Sikki Handicrafts of Bihar

Origin: Existence of the 100 year old Sikki grass craft is a mystery. Traditionally, it used to be one of the five craft skills that would raise the bride’s demand. As these crafts were an integral element of the dowry from the girl’s side. Considered auspicious by the natives, there’s no ritual in Bihar were it’s not taken into account.  Moosahar tribe’s only festival – Sailesh puja- calls for a wide spectrum of vibrant Sikki products.  Sikki handicrafts display an epitome of rich tradition and culture of Bihar exhibiting fine craftsmanship and scintillating design.

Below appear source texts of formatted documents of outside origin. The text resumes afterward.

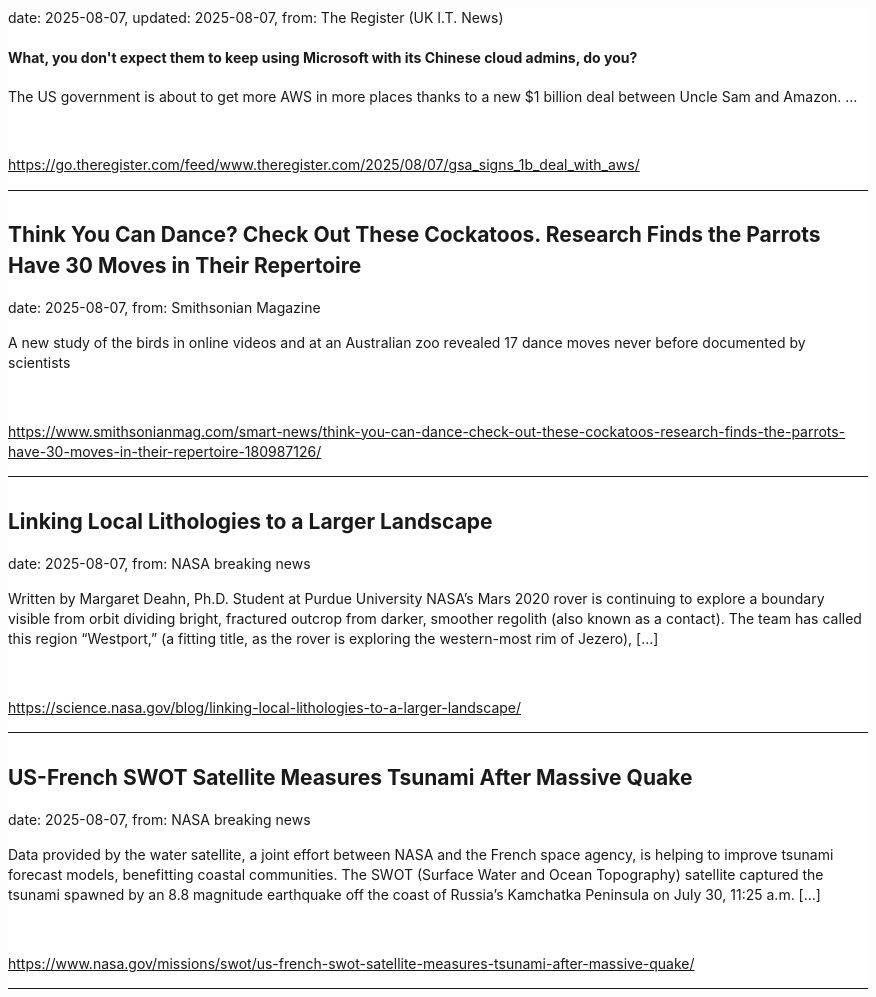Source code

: date: 2025-08-07, updated: 2025-08-07, from: The Register (UK I.T. News)

<h4>What, you don&#39;t expect them to keep using Microsoft with its Chinese cloud admins, do you?</h4> <p>The US government is about to get more AWS in more places thanks to a new $1 billion deal between Uncle Sam and Amazon. …</p> 

<br> 

<https://go.theregister.com/feed/www.theregister.com/2025/08/07/gsa_signs_1b_deal_with_aws/>

---

## Think You Can Dance? Check Out These Cockatoos. Research Finds the Parrots Have 30 Moves in Their Repertoire

date: 2025-08-07, from: Smithsonian Magazine

A new study of the birds in online videos and at an Australian zoo revealed 17 dance moves never before documented by scientists 

<br> 

<https://www.smithsonianmag.com/smart-news/think-you-can-dance-check-out-these-cockatoos-research-finds-the-parrots-have-30-moves-in-their-repertoire-180987126/>

---

## Linking Local Lithologies to a Larger Landscape

date: 2025-08-07, from: NASA breaking news

Written by Margaret Deahn, Ph.D. Student at Purdue University NASA’s Mars 2020 rover is continuing to explore a boundary visible from orbit dividing bright, fractured outcrop from darker, smoother regolith (also known as a contact). The team has called this region “Westport,” (a fitting title, as the rover is exploring the western-most rim of Jezero), […] 

<br> 

<https://science.nasa.gov/blog/linking-local-lithologies-to-a-larger-landscape/>

---

## US-French SWOT Satellite Measures Tsunami After Massive Quake

date: 2025-08-07, from: NASA breaking news

Data provided by the water satellite, a joint effort between NASA and the French space agency, is helping to improve tsunami forecast models, benefitting coastal communities. The SWOT (Surface Water and Ocean Topography) satellite captured the tsunami spawned by an 8.8 magnitude earthquake off the coast of Russia’s Kamchatka Peninsula on July 30, 11:25 a.m. [&#8230;] 

<br> 

<https://www.nasa.gov/missions/swot/us-french-swot-satellite-measures-tsunami-after-massive-quake/>

---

Present Day: Craft Research Institute has played a significant role in encouraging village women to craft Sikki products commercially.  Villagers earn their bread by selling these handicrafts. The complete family is involved in daily weaving of grass to make different items.

Pauthi, woven baskets, are used to exchange wedding gifts, essential items such as boxes, toys, jewelry and murals are still crafted out of this grass. Fascinatingly, this grass is sold on a fistful basis.

Procedure: The golden tinted grass used is a wild seasonal grass and it grows only in marshy areas or land close to water bodies. This is seasonal grass and is harvested during rainy season. There is a local tribe called ‘Amas’ that takes care of harvesting and processing.  Harvesting and processing is done once the grass reaches the adequate height. Then, the grass is cut from base and dried under the sun.

The other two raw materials used in manufacturing Sikki products are Munj and Kharare. Munj is comparatively cheaper and stiffer raw material. Munj is used to give structural strength to Sikki products. For Sikki products, Munj is bent to create the basic structure, and then grass is coiled around it. For colours, Sikki laces are dyed in different dyes. The Munj structure is important to create and start the Sikki product. Then there is a tool called Takua which is a long needle that helps in weaving the Sikki. Choori (knife) and Kaichi (scissors) are used to split the grass.  The craft of Sikki weaving is very traditional and has its roots tied to rituals. These Sikki handicrafts are very lightweight, organic, biodegradable and durable.

It has a huge demand overseas and is exported to over 100 nations, a few of them are U.K, Germany, Netherland, Italy, France and Gulf Countries etc.

Bring Home Sikki Handicrafts: Tourist buy these handicrafts from a lot of local shops as souvenirs and these are also sold in local fairs.